It is the scene of many incidents in the story. Indeed, it was the meeting place of all the men of the village, to whom Mr. Wopsle read the news round the fire, and where all the gossip of the district was retailed.

The Horseshoe and Castle is a typical village inn, in all appearances like a doll’s house, built of wood in a quite plain fashion, lying a little back from the road. It was in this inn that Mr. Jaggers unexpectedly appeared one day enquiring for Pip, which ultimately resulted in the change in Pip’s fortune and his journey to London.

Pip’s journey from “our town,” as he calls it, to the Metropolis, was, we read, “a journey of about five hours. It was a little past midday when the four-horse stage-coach by which I was passenger got into the ravel of traffic frayed out about the Cross Keys, Wood Street, Cheapside, London.”

This incident of the early life of Pip, related in 1860, was a reminiscence of Dickens’s early childhood, which he recalls in The Uncommercial Traveller, when he tells us that, as a small boy, he “left Dullborough in the days when there were no railroads in the land,” and he left it in a stage-coach. “Through all the years that have since passed,” he goes on, “have I ever lost the smell of the damp straw in which I was packed—like game—and forwarded, carriage paid, to the Cross Keys, Wood Street, Cheapside, London.... The coach that carried me away was melodiously called Timpson’s Blue-Eyed Maid, and belonged to Timpson at the coach office up street.” In speaking of Dullborough and “our town,” it is known that Dickens was referring to Rochester.

The Cross Keys was a notable coaching inn of those days, and the Rochester coaches started and ended their journey there. It was demolished over fifty years ago. Although Dickens does not give us one of his pleasant pen-pictures of it, he refers to it occasionally in other of his stories, such as Little Dorrit and Nicholas Nickleby.

Another one-time famous London inn, referred to in Great Expectations, but no longer existing, is Hummum’s, in Covent Garden.

When Pip received that note one evening on reaching the gateway of the Temple, warning him not to go home, he hired a chariot and drove to Hummum’s, Covent Garden. He spent a very miserable night there. In those times, he tells us, “a bed was always to be got there at any hour of the night, and the chamberlain, letting me in at his ready wicket, lighted the candle next in order on his shelf, and showed me straight into the bedroom next in order. It was a sort of vault on the ground floor at the back, with a despotic monster of a four-post bed in it, straddling over the whole place, putting one of its arbitrary legs into the fire-place, and another into the doorway, and squeezing the wretched little washing-stand in quite a Divinely Righteous manner.”

He goes on to wail of his doleful night. The room smelt of cold soot and hot dust, the tester was covered in blue-bottle flies, which he thought must be lying up for next summer. “When I had lain awake a little while, those extraordinary voices, with which silence teems, began to make themselves audible. The closet whispered, the fire-place sighed, the little washing-stand ticked, and one guitar-string played occasionally in the chest of drawers.”

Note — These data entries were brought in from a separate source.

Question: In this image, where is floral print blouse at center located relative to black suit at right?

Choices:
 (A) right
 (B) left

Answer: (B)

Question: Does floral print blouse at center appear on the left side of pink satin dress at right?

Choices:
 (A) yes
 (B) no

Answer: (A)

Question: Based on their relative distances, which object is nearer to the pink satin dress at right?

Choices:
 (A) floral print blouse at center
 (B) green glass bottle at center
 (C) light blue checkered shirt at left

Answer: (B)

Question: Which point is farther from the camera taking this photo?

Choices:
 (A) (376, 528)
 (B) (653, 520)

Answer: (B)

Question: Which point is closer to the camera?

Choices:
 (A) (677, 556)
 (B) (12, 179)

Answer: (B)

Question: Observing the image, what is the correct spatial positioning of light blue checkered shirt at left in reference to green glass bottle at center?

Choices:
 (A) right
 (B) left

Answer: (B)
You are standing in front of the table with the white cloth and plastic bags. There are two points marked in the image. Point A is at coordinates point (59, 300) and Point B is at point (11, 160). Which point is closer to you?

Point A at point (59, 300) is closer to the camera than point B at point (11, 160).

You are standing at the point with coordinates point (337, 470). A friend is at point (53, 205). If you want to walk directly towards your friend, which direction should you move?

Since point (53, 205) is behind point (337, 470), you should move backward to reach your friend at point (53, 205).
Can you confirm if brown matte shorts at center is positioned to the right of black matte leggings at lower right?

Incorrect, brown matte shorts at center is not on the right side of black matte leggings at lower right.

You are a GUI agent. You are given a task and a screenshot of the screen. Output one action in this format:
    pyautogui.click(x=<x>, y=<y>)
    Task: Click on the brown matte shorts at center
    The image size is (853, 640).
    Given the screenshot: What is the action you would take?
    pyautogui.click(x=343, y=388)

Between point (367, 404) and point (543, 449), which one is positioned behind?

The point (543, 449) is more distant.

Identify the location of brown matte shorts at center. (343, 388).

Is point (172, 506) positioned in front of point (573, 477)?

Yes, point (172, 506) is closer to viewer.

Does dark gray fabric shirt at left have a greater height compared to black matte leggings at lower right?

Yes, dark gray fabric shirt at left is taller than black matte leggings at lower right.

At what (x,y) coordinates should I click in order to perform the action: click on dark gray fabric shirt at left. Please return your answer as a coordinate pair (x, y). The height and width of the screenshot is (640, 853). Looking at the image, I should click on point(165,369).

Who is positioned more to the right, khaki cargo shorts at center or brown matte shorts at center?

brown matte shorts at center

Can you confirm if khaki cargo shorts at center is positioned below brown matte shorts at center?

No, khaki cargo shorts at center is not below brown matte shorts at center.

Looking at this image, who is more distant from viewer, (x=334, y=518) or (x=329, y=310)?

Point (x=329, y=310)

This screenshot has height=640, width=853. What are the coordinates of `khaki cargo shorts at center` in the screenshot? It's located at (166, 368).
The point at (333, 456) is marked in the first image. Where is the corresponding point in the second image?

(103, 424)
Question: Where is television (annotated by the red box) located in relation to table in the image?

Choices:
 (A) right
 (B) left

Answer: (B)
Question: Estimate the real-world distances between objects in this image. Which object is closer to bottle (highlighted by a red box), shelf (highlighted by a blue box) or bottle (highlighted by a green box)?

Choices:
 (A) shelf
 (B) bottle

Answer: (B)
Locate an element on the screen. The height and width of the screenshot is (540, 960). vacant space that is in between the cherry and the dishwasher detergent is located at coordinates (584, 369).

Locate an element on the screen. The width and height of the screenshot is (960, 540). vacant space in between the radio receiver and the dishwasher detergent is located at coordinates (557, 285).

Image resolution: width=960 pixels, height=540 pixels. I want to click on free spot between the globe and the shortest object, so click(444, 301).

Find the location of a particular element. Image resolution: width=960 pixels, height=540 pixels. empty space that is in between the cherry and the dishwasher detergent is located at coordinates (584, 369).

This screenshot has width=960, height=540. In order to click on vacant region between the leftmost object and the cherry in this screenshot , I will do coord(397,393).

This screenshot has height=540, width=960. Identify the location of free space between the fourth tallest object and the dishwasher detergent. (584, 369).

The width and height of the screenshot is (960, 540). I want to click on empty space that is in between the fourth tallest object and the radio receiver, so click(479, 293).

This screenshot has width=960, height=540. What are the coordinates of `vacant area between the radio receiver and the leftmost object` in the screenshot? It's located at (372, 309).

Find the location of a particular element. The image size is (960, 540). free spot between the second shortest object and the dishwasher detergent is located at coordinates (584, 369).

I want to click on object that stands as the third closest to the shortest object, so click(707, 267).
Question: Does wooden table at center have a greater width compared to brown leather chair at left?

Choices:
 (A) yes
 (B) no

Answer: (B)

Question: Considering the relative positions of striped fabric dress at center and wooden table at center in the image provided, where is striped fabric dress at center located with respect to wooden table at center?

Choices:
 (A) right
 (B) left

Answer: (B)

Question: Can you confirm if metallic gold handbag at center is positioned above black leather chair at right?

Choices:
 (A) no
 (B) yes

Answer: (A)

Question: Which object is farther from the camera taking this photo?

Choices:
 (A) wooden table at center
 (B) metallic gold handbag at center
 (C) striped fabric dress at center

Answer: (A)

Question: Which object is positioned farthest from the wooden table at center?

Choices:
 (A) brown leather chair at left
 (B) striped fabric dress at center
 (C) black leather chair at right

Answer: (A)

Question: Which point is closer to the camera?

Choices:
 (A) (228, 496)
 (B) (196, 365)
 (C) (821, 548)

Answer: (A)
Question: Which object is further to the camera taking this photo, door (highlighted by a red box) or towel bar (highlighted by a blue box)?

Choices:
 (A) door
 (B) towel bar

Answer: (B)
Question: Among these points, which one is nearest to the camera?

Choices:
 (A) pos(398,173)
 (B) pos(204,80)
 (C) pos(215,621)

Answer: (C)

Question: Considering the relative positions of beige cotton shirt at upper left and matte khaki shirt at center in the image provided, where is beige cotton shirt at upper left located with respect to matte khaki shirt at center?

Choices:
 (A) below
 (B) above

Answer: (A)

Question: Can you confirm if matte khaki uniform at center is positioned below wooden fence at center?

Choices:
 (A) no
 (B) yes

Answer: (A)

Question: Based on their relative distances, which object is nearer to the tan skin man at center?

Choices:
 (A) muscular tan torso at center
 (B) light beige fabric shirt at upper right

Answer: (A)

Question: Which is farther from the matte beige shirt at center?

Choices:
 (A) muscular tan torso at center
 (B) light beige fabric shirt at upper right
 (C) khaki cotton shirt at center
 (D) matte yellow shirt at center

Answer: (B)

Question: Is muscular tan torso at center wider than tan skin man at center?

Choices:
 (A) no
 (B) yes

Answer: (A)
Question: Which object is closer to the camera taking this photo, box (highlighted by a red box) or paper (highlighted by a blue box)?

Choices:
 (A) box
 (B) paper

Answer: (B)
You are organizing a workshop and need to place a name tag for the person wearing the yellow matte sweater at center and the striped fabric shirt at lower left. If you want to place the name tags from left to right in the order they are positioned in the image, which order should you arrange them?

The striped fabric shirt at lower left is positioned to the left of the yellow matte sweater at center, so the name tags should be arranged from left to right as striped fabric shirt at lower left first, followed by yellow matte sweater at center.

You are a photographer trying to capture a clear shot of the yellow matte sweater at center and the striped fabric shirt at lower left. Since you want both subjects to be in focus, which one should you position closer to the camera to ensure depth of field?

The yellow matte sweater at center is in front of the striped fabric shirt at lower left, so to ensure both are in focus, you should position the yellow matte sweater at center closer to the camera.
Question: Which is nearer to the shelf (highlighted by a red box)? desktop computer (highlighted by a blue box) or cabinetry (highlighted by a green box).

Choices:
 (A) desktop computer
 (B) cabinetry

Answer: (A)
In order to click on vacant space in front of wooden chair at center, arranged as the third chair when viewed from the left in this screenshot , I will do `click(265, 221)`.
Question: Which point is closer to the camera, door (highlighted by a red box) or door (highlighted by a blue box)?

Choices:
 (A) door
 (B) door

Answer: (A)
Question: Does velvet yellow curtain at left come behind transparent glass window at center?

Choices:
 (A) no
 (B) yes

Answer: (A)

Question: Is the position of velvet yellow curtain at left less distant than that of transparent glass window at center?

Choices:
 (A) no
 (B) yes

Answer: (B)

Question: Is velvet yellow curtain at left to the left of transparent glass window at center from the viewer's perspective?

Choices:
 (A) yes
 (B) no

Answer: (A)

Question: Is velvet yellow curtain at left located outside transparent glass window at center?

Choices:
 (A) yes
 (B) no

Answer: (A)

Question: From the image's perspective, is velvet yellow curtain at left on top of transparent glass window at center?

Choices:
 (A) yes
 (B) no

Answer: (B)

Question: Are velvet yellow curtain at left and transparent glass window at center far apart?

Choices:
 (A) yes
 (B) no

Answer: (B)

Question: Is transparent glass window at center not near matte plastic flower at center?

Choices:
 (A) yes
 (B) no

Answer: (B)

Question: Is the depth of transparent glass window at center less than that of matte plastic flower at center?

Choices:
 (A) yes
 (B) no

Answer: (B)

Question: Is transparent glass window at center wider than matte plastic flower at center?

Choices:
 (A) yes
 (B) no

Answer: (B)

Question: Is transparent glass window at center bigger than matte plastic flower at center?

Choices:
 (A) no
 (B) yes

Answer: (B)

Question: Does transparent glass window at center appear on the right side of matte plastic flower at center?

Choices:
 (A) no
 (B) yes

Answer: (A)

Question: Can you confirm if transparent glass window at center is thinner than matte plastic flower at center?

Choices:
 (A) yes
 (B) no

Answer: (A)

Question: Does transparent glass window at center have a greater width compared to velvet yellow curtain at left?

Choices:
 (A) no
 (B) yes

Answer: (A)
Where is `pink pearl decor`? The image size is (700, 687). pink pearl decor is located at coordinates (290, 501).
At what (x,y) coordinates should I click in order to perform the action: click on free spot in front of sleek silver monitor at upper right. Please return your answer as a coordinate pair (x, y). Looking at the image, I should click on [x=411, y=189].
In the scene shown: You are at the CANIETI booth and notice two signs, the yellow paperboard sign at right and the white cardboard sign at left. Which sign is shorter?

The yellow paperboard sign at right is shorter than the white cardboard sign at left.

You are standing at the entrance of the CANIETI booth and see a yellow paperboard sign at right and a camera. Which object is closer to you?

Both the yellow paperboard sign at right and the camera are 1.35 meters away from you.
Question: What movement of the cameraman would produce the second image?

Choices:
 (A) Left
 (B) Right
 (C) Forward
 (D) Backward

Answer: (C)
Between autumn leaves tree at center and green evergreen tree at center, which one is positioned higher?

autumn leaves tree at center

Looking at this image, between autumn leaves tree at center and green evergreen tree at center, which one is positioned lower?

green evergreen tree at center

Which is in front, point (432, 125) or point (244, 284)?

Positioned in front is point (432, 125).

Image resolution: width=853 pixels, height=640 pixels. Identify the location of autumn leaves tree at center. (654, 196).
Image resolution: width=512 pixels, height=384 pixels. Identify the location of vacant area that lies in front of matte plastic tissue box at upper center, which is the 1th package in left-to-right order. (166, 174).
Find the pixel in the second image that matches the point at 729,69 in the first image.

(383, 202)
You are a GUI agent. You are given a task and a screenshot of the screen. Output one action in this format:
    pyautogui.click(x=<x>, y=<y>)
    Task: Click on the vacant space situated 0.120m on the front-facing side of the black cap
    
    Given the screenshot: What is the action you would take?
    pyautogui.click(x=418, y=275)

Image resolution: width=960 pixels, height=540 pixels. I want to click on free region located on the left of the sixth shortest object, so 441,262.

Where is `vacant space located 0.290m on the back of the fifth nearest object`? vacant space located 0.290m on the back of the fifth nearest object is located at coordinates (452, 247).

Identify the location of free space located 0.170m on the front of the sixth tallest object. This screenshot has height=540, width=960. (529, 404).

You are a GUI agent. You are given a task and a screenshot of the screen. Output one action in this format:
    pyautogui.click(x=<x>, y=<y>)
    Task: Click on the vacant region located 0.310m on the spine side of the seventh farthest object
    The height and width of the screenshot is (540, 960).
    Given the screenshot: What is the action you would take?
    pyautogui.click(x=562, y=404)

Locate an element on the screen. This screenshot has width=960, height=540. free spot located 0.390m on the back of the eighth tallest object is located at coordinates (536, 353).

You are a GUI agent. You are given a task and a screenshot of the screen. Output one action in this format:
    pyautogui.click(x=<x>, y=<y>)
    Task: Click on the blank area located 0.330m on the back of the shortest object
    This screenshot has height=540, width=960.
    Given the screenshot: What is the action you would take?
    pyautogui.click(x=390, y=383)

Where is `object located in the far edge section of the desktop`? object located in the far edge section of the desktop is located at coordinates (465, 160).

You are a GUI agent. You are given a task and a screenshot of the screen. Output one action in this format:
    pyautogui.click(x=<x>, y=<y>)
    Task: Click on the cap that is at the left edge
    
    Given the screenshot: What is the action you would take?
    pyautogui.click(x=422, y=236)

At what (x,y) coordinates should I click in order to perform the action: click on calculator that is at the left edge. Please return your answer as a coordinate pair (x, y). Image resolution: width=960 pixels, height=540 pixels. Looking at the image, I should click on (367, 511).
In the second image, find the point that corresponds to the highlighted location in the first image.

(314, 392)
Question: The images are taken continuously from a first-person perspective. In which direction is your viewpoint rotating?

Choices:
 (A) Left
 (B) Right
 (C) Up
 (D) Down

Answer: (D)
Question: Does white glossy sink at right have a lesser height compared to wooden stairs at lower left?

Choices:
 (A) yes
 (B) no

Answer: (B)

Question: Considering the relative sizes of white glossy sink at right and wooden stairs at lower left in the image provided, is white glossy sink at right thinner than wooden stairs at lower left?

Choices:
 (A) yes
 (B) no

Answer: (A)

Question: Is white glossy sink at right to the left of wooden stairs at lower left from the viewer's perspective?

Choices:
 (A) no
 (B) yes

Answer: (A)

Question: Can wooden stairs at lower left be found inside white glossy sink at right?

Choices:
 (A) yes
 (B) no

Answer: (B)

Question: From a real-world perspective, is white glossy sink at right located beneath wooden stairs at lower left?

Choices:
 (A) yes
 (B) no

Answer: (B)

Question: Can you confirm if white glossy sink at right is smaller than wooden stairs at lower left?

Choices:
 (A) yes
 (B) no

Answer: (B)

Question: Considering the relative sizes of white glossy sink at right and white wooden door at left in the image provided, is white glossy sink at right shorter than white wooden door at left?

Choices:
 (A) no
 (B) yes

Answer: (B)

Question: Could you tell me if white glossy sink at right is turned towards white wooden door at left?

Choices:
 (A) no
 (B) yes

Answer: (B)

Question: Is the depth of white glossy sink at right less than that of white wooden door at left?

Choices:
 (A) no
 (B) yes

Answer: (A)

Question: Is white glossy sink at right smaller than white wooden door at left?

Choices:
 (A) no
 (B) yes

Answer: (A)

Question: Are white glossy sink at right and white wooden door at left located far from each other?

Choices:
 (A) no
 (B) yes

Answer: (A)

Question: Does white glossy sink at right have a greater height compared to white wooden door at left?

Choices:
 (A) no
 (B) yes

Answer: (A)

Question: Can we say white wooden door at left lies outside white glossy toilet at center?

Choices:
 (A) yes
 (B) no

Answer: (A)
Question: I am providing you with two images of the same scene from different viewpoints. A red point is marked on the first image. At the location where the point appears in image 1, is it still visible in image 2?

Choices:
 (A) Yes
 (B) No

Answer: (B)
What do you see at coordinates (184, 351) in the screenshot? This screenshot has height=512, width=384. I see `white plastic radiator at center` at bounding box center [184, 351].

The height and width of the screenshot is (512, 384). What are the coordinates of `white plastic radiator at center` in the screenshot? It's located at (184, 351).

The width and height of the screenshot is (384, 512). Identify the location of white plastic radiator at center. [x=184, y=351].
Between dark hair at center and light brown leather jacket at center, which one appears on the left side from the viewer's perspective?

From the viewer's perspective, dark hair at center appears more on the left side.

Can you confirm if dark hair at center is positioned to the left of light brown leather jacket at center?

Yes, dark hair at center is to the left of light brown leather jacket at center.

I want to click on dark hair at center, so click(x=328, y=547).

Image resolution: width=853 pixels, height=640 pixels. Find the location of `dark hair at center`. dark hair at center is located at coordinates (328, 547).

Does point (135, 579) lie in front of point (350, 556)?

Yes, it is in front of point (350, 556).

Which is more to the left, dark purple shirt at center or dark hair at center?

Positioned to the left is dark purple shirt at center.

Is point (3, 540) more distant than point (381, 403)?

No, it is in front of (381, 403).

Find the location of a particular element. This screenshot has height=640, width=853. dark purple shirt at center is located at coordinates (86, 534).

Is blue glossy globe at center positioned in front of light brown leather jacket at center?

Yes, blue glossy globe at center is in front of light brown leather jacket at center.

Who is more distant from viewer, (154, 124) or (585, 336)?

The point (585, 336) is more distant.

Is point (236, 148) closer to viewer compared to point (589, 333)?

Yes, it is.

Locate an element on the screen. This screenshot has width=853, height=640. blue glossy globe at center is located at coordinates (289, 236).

He then thought of the unknown gentleman who once came to Hummum’s in the night and had gone to bed and destroyed himself and had been found in the morning weltering in his blood. Altogether a dismal, doleful and miserable experience of Hummum’s. But no doubt Pip’s liver or nerves were the cause of it, not the hotel.

Another reference to it is made in Sketches by Boz in the chapter describing the streets in the morning. Speaking of the pandemonium which reigns in Covent Garden at an early hour after daybreak, the talking, shouting, horses neighing, donkeys braying, Dickens says “these and a hundred other sounds form a compound discordant enough to a Londoner’s ears, and remarkably disagreeable to those of country gentlemen who are sleeping at Hummum’s for the first time.”